TASK INSTRUCTIONS:
Wherever the string "open" turns up in the data, copy the whole line.

(Dataset entries)
= = = =

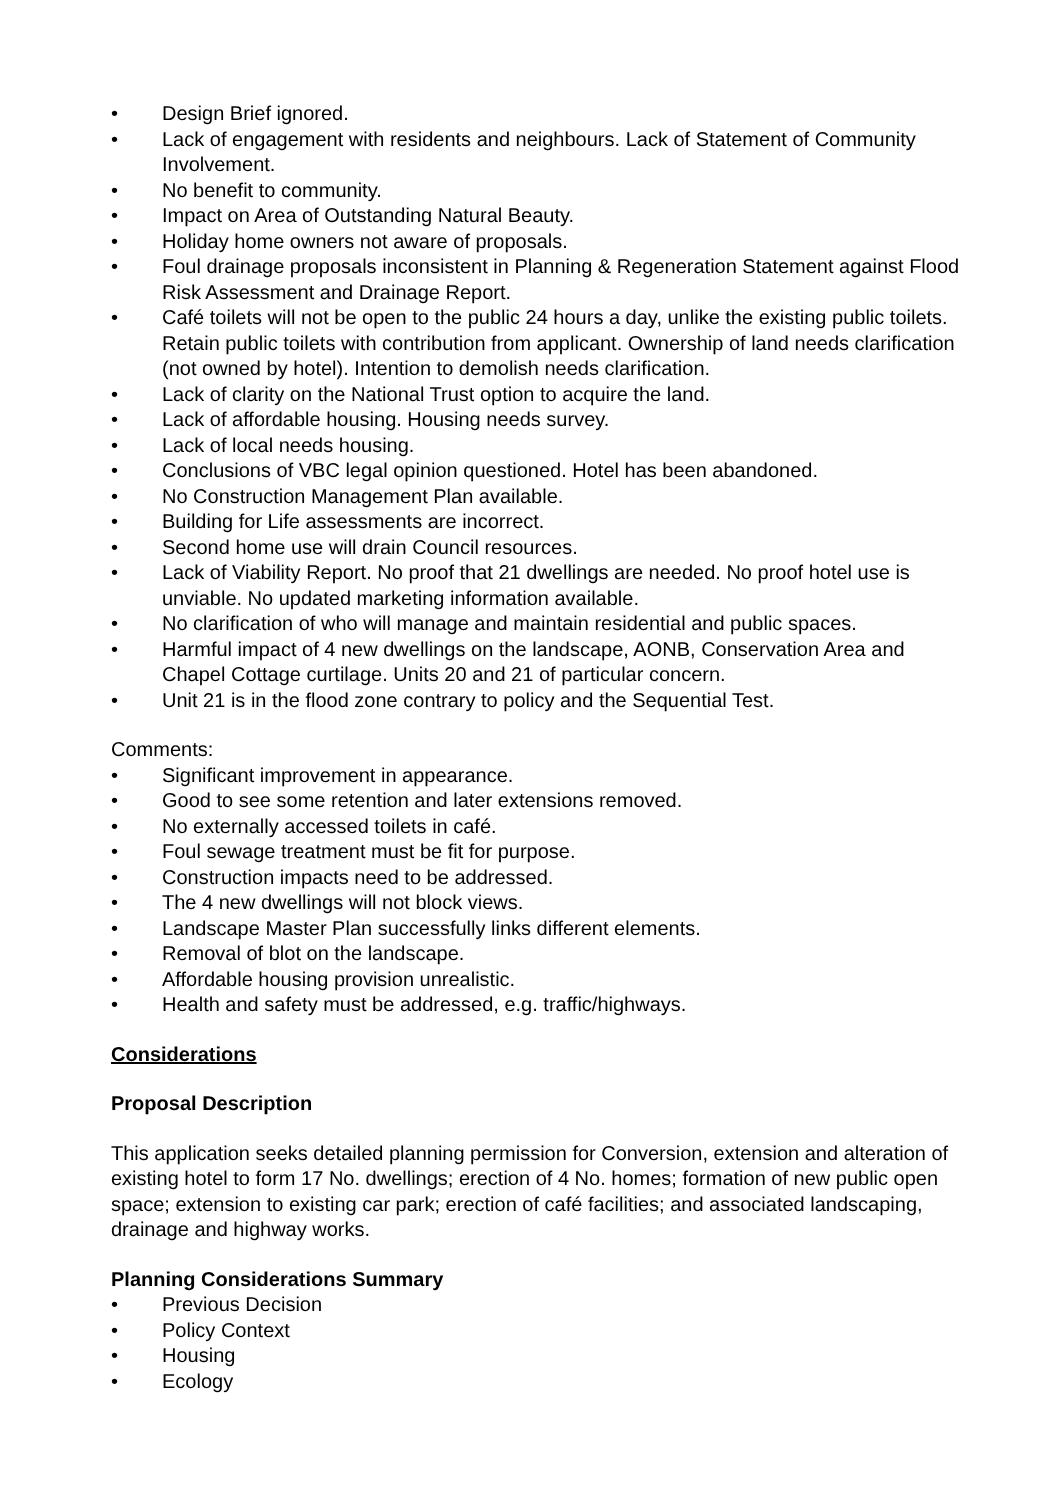• Design Brief ignored.
• Lack of engagement with residents and neighbours. Lack of Statement of Community Involvement.
• No benefit to community.
• Impact on Area of Outstanding Natural Beauty.
• Holiday home owners not aware of proposals.
• Foul drainage proposals inconsistent in Planning & Regeneration Statement against Flood Risk Assessment and Drainage Report.
• Café toilets will not be open to the public 24 hours a day, unlike the existing public toilets. Retain public toilets with contribution from applicant. Ownership of land needs clarification (not owned by hotel). Intention to demolish needs clarification.
• Lack of clarity on the National Trust option to acquire the land.
• Lack of affordable housing. Housing needs survey.
• Lack of local needs housing.
• Conclusions of VBC legal opinion questioned. Hotel has been abandoned.
• No Construction Management Plan available.
• Building for Life assessments are incorrect.
• Second home use will drain Council resources.
• Lack of Viability Report. No proof that 21 dwellings are needed. No proof hotel use is unviable. No updated marketing information available.
• No clarification of who will manage and maintain residential and public spaces.
• Harmful impact of 4 new dwellings on the landscape, AONB, Conservation Area and Chapel Cottage curtilage. Units 20 and 21 of particular concern.
• Unit 21 is in the flood zone contrary to policy and the Sequential Test.
Comments:
• Significant improvement in appearance.
• Good to see some retention and later extensions removed.
• No externally accessed toilets in café.
• Foul sewage treatment must be fit for purpose.
• Construction impacts need to be addressed.
• The 4 new dwellings will not block views.
• Landscape Master Plan successfully links different elements.
• Removal of blot on the landscape.
• Affordable housing provision unrealistic.
• Health and safety must be addressed, e.g. traffic/highways.
Considerations
Proposal Description
This application seeks detailed planning permission for Conversion, extension and alteration of existing hotel to form 17 No. dwellings; erection of 4 No. homes; formation of new public open space; extension to existing car park; erection of café facilities; and associated landscaping, drainage and highway works.
Planning Considerations Summary
• Previous Decision
• Policy Context
• Housing
• Ecology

= = = =

RESPONSE BOX:
• Café toilets will not be open to the public 24 hours a day, unlike the existing public toilets. Retain public toilets with contribution from applicant. Ownership of land needs clarification (not owned by hotel). Intention to demolish needs clarification.
This application seeks detailed planning permission for Conversion, extension and alteration of existing hotel to form 17 No. dwellings; erection of 4 No. homes; formation of new public open space; extension to existing car park; erection of café facilities; and associated landscaping, drainage and highway works.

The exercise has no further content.